**What the exercise asks**
Starting with the first line of the data that follows, transcribe every line verbatim until the line containing "image of neoplastic" has been transcribed.

**Data section**
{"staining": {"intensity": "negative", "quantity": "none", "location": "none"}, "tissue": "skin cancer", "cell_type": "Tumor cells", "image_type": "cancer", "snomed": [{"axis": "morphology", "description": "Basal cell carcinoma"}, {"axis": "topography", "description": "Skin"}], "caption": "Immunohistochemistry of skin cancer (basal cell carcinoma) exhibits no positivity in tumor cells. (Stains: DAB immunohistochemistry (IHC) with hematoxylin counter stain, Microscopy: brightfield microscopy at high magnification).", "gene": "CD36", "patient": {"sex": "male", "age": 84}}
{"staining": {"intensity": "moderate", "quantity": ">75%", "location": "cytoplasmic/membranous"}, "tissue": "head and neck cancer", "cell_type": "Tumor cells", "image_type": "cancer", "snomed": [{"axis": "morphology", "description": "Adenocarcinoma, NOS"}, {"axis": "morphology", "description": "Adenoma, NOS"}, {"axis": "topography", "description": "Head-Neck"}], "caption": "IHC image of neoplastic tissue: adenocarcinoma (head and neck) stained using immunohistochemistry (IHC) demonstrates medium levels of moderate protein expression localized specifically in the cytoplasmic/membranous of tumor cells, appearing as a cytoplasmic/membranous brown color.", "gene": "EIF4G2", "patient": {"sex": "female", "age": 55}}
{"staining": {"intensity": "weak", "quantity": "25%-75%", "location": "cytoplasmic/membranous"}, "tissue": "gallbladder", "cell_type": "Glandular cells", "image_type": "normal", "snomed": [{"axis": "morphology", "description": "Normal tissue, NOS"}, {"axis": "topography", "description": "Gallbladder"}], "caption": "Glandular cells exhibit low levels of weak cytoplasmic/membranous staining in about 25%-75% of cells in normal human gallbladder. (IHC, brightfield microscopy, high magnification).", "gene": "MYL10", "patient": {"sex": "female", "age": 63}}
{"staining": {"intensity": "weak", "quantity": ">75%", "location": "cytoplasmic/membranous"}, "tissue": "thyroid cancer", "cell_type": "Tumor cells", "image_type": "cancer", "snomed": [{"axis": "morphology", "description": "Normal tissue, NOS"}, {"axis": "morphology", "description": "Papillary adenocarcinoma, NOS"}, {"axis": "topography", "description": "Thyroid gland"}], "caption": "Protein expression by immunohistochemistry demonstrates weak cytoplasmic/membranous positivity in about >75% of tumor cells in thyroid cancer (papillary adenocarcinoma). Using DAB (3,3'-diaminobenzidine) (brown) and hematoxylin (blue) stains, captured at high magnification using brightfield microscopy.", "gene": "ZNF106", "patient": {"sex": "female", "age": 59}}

**Solution**
{"staining": {"intensity": "negative", "quantity": "none", "location": "none"}, "tissue": "skin cancer", "cell_type": "Tumor cells", "image_type": "cancer", "snomed": [{"axis": "morphology", "description": "Basal cell carcinoma"}, {"axis": "topography", "description": "Skin"}], "caption": "Immunohistochemistry of skin cancer (basal cell carcinoma) exhibits no positivity in tumor cells. (Stains: DAB immunohistochemistry (IHC) with hematoxylin counter stain, Microscopy: brightfield microscopy at high magnification).", "gene": "CD36", "patient": {"sex": "male", "age": 84}}
{"staining": {"intensity": "moderate", "quantity": ">75%", "location": "cytoplasmic/membranous"}, "tissue": "head and neck cancer", "cell_type": "Tumor cells", "image_type": "cancer", "snomed": [{"axis": "morphology", "description": "Adenocarcinoma, NOS"}, {"axis": "morphology", "description": "Adenoma, NOS"}, {"axis": "topography", "description": "Head-Neck"}], "caption": "IHC image of neoplastic tissue: adenocarcinoma (head and neck) stained using immunohistochemistry (IHC) demonstrates medium levels of moderate protein expression localized specifically in the cytoplasmic/membranous of tumor cells, appearing as a cytoplasmic/membranous brown color.", "gene": "EIF4G2", "patient": {"sex": "female", "age": 55}}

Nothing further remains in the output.